* _ASSIGNMENT 1_
Restate the part of the commentary on the Senate hearing that opens with the words "Category Archives: Iraq" and closes with "gap with himself.", changing "gap" to "margin".

* _TEXT FOR ANALYSIS_
Category Archives: Iraq

In a recent poll, John McCain has closed the 10-point gap between himself and Barack Obama. Now, if he can only close the gap with himself.

This was where I thought John McCain might just win this election. As General Petraeus and Ambassador Crocker came before the US Senate, I thought John is going to look good. Very good. After all, he has just spent the last week on the campaign trail reminding Americans that a precipitous drawn-down of troops would be foolhardy. And now we have Dave Petraeus in those hallowed halls recommending a 45-day halt to the modest drawn-down that the Administration had promised us. McCain was golden. And he certainly looked the part: calm, even-tempered, but tough––a warrior. That was, until he tried to get the General and the Ambassador to talk about the imminent threat of al-Qaeda. Well, a threat, sure. But not the biggest bogeyman in the region. But they are a threat? Sure. Sorta… They were really trying to give McCain the answer he wanted. He was “Mr. Surge,” after all. But McCain would not let go. He keeped on blabbing about al-Qaeda, like it was the key to this war. The word that strikes terror in the heart of John Q. Public. And then, he did it. He called them Shi’a again. Doooh! Solider Johnny fumbles the globe, once more. Not good. Then Senator Clinton steps to the plate. She is cool, articulate and forceful. This is when I start thinking: This may not be where McCain shines, this may be the forum where the junior senator from Illinois is going to look very…um…junior, I think is the word. I bite my lip hard. My palms begin to sweat. Finally, it’s Obama’s turn. No speechifying is going to save the boy tonight. This is where we see if he is truly a match for these two seasoned Senators. And this is where we got to see Obama at his best. No flowery prose. No retrofitting stump speech bullet points. Instead, a respectful, but tenacious, line of questioning concerning the metrics of success. The question that no one has answered for the past five years. A question that few have even asked. And a question that betrayed something I had yet to notice. Obama has actually thought this thing through. He actually appears to have a plan. A messy one, no doubt. But a plan, nonetheless. And it was pretty clear that this big-eared rookie had just won the day.

* _ASSIGNMENT 2_
Retype, from the listing, the part that opens with the line containing "SECTION 3. In" and closes with the line containing "6-1-105. Unfair or", including both of those lines.

* _SUPPLIED MATERIAL_
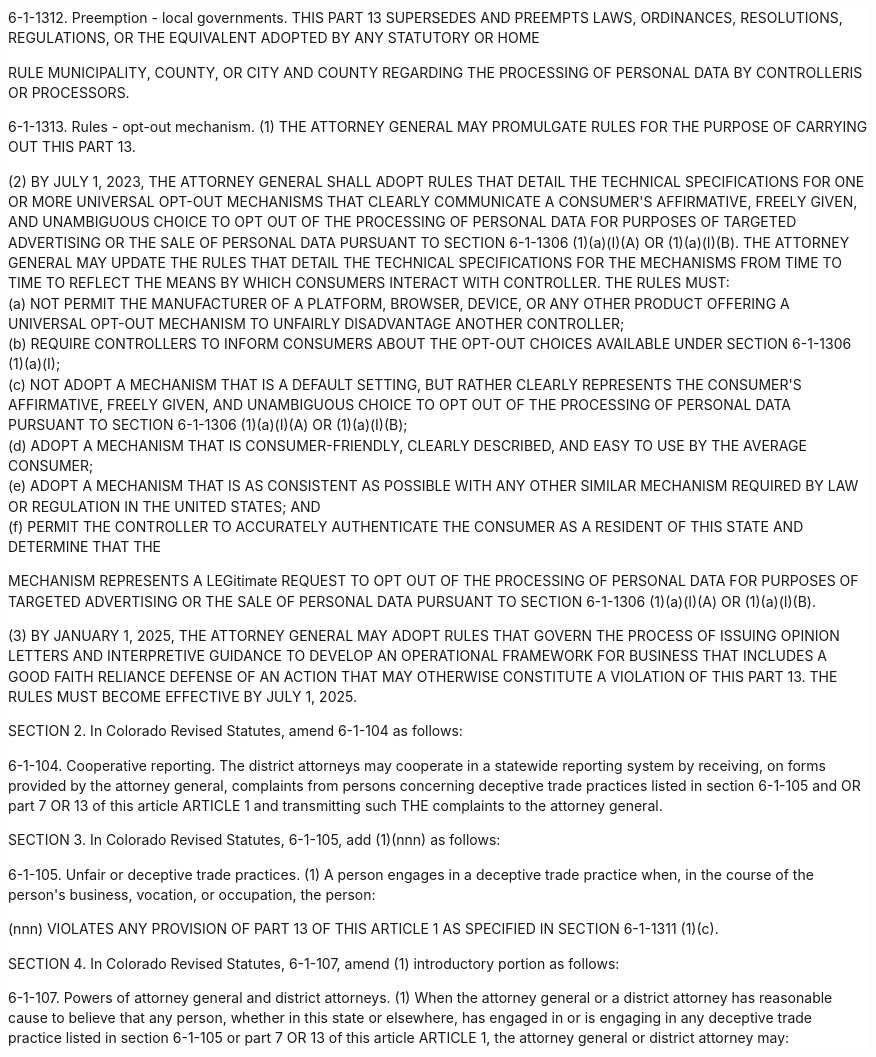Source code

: 6-1-1312. Preemption - local governments. THIS PART 13 SUPERSEDES AND PREEMPTS LAWS, ORDINANCES, RESOLUTIONS, REGULATIONS, OR THE EQUIVALENT ADOPTED BY ANY STATUTORY OR HOME

RULE MUNICIPALITY, COUNTY, OR CITY AND COUNTY REGARDING THE PROCESSING OF PERSONAL DATA BY CONTROLLERIS OR PROCESSORS.

6-1-1313. Rules - opt-out mechanism. (1) THE ATTORNEY GENERAL MAY PROMULGATE RULES FOR THE PURPOSE OF CARRYING OUT THIS PART 13.

(2) BY JULY 1, 2023, THE ATTORNEY GENERAL SHALL ADOPT RULES THAT DETAIL THE TECHNICAL SPECIFICATIONS FOR ONE OR MORE UNIVERSAL OPT-OUT MECHANISMS THAT CLEARLY COMMUNICATE A CONSUMER'S AFFIRMATIVE, FREELY GIVEN, AND UNAMBIGUOUS CHOICE TO OPT OUT OF THE PROCESSING OF PERSONAL DATA FOR PURPOSES OF TARGETED ADVERTISING OR THE SALE OF PERSONAL DATA PURSUANT TO SECTION 6-1-1306 (1)(a)(I)(A) OR (1)(a)(I)(B). THE ATTORNEY GENERAL MAY UPDATE THE RULES THAT DETAIL THE TECHNICAL SPECIFICATIONS FOR THE MECHANISMS FROM TIME TO TIME TO REFLECT THE MEANS BY WHICH CONSUMERS INTERACT WITH CONTROLLER. THE RULES MUST:  
(a) NOT PERMIT THE MANUFACTURER OF A PLATFORM, BROWSER, DEVICE, OR ANY OTHER PRODUCT OFFERING A UNIVERSAL OPT-OUT MECHANISM TO UNFAIRLY DISADVANTAGE ANOTHER CONTROLLER;  
(b) REQUIRE CONTROLLERS TO INFORM CONSUMERS ABOUT THE OPT-OUT CHOICES AVAILABLE UNDER SECTION 6-1-1306 (1)(a)(I);  
(c) NOT ADOPT A MECHANISM THAT IS A DEFAULT SETTING, BUT RATHER CLEARLY REPRESENTS THE CONSUMER'S AFFIRMATIVE, FREELY GIVEN, AND UNAMBIGUOUS CHOICE TO OPT OUT OF THE PROCESSING OF PERSONAL DATA PURSUANT TO SECTION 6-1-1306 (1)(a)(I)(A) OR (1)(a)(I)(B);  
(d) ADOPT A MECHANISM THAT IS CONSUMER-FRIENDLY, CLEARLY DESCRIBED, AND EASY TO USE BY THE AVERAGE CONSUMER;  
(e) ADOPT A MECHANISM THAT IS AS CONSISTENT AS POSSIBLE WITH ANY OTHER SIMILAR MECHANISM REQUIRED BY LAW OR REGULATION IN THE UNITED STATES; AND  
(f) PERMIT THE CONTROLLER TO ACCURATELY AUTHENTICATE THE CONSUMER AS A RESIDENT OF THIS STATE AND DETERMINE THAT THE

MECHANISM REPRESENTS A LEGitimate REQUEST TO OPT OUT OF THE PROCESSING OF PERSONAL DATA FOR PURPOSES OF TARGETED ADVERTISING OR THE SALE OF PERSONAL DATA PURSUANT TO SECTION 6-1-1306 (1)(a)(I)(A) OR (1)(a)(I)(B).

(3) BY JANUARY 1, 2025, THE ATTORNEY GENERAL MAY ADOPT RULES THAT GOVERN THE PROCESS OF ISSUING OPINION LETTERS AND INTERPRETIVE GUIDANCE TO DEVELOP AN OPERATIONAL FRAMEWORK FOR BUSINESS THAT INCLUDES A GOOD FAITH RELIANCE DEFENSE OF AN ACTION THAT MAY OTHERWISE CONSTITUTE A VIOLATION OF THIS PART 13. THE RULES MUST BECOME EFFECTIVE BY JULY 1, 2025.

SECTION 2. In Colorado Revised Statutes, amend 6-1-104 as follows:

6-1-104. Cooperative reporting. The district attorneys may cooperate in a statewide reporting system by receiving, on forms provided by the attorney general, complaints from persons concerning deceptive trade practices listed in section 6-1-105 and OR part 7 OR 13 of this article ARTICLE 1 and transmitting such THE complaints to the attorney general.

SECTION 3. In Colorado Revised Statutes, 6-1-105, add (1)(nnn) as follows:

6-1-105. Unfair or deceptive trade practices. (1) A person engages in a deceptive trade practice when, in the course of the person's business, vocation, or occupation, the person:

(nnn) VIOLATES ANY PROVISION OF PART 13 OF THIS ARTICLE 1 AS SPECIFIED IN SECTION 6-1-1311 (1)(c).

SECTION 4. In Colorado Revised Statutes, 6-1-107, amend (1) introductory portion as follows:

6-1-107. Powers of attorney general and district attorneys. (1) When the attorney general or a district attorney has reasonable cause to believe that any person, whether in this state or elsewhere, has engaged in or is engaging in any deceptive trade practice listed in section 6-1-105 or part 7 OR 13 of this article ARTICLE 1, the attorney general or district attorney may:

* _RESPONSE 1_
Category Archives: Iraq

In a recent poll, John McCain has closed the 10-point margin between himself and Barack Obama. Now, if he can only close the margin with himself.

* _RESPONSE 2_
SECTION 3. In Colorado Revised Statutes, 6-1-105, add (1)(nnn) as follows:

6-1-105. Unfair or deceptive trade practices. (1) A person engages in a deceptive trade practice when, in the course of the person's business, vocation, or occupation, the person:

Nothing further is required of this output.